A novel approach to engineering enzyme specificity is presented in which a catalytic group from an enzyme is first removed by site-directed mutagenesis causing inactivation. Activity is then partially restored by substrates containing the missing catalytic functional group. Replacement of the catalytic His with Ala in the Bacillus amyloliquefaciens subtilisin gene (the mutant is designated His64Ala) by site-directed mutagenesis reduces the catalytic efficiency (kcat/Km) by a factor of a million when assayed with N-succinyl-L-Phe-L-Ala-L-Ala-L-Phe-p-nitroanilide (sFAAF-pNA). Model building studies showed that a His side chain at the P2 position of a substrate bound at the active site of subtilisin could be virtually superimposed on the catalytic His side chain of this serine protease. Accordingly, the His64Ala mutant hydrolyzes a His P2 substrate (sFAHF-pNA) up to 400 times faster than a homologous Ala P2 or Gln P2 substrate (sFAAF-pNA or sFAQF-pNA) at pH 8.0. In contrast, the wild-type enzyme hydrolyzes these three substrates with similar catalytic efficiencies.

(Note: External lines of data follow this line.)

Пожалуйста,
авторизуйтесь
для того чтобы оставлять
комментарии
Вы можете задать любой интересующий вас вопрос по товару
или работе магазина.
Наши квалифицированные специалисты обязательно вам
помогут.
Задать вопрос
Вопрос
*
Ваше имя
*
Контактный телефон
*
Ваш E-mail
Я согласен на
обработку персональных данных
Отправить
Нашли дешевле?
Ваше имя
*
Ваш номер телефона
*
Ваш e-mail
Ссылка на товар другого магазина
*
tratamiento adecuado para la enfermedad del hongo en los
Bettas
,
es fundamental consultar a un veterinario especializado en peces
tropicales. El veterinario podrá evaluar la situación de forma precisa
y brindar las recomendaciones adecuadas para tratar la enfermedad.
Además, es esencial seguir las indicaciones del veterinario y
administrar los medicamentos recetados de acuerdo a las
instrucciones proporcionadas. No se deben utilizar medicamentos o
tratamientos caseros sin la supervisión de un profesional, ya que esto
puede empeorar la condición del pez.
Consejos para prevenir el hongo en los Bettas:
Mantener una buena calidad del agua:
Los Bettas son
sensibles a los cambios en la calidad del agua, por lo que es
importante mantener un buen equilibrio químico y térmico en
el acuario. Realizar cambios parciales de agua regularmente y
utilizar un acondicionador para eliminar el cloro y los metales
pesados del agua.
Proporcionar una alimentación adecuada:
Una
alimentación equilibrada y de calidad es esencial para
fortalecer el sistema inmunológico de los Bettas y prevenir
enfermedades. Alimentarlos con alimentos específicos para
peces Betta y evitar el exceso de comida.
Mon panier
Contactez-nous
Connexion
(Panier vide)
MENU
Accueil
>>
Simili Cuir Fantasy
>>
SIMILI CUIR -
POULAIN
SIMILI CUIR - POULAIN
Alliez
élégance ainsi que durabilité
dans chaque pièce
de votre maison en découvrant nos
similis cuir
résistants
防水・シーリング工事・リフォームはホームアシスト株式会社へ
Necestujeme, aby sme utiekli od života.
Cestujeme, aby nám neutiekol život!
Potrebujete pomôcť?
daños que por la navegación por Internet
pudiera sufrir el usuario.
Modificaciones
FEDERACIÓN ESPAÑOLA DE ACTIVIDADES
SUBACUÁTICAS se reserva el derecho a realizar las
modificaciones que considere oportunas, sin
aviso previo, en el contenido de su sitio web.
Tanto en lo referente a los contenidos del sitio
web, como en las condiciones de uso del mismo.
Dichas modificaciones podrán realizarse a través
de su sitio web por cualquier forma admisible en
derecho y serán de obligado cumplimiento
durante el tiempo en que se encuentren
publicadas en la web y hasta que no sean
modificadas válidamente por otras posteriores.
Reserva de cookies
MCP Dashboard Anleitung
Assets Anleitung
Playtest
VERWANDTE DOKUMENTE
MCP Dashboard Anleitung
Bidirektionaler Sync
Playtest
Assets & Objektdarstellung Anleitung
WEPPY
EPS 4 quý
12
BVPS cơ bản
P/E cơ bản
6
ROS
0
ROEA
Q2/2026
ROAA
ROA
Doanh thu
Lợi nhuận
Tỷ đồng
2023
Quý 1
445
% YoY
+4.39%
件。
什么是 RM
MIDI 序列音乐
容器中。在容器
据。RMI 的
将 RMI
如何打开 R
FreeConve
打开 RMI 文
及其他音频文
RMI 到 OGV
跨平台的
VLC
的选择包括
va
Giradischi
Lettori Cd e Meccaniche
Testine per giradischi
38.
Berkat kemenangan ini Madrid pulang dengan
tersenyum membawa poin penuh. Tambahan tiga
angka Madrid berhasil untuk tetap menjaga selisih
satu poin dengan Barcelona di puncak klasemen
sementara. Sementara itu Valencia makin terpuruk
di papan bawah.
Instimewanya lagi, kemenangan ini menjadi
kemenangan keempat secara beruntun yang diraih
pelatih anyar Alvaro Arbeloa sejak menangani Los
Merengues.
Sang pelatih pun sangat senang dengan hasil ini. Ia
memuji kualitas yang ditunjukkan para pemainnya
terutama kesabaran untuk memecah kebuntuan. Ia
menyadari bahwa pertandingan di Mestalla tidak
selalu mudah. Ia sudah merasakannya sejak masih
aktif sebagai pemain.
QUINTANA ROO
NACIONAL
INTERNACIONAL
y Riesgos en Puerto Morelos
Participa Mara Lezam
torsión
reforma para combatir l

Additional data from substrate-dependent pH profiles and hydrolysis of large polypeptides indicate that the His64Ala mutant enzyme can recover partially the function of the lost catalytic histidine from a His P2 side chain on the substrate. Such "substrate-assisted catalysis" provides a new basis for engineering enzymes with very narrow and potentially useful substrate specificities. These studies also suggest a possible functional intermediate in the evolution of the catalytic triad of serine proteases.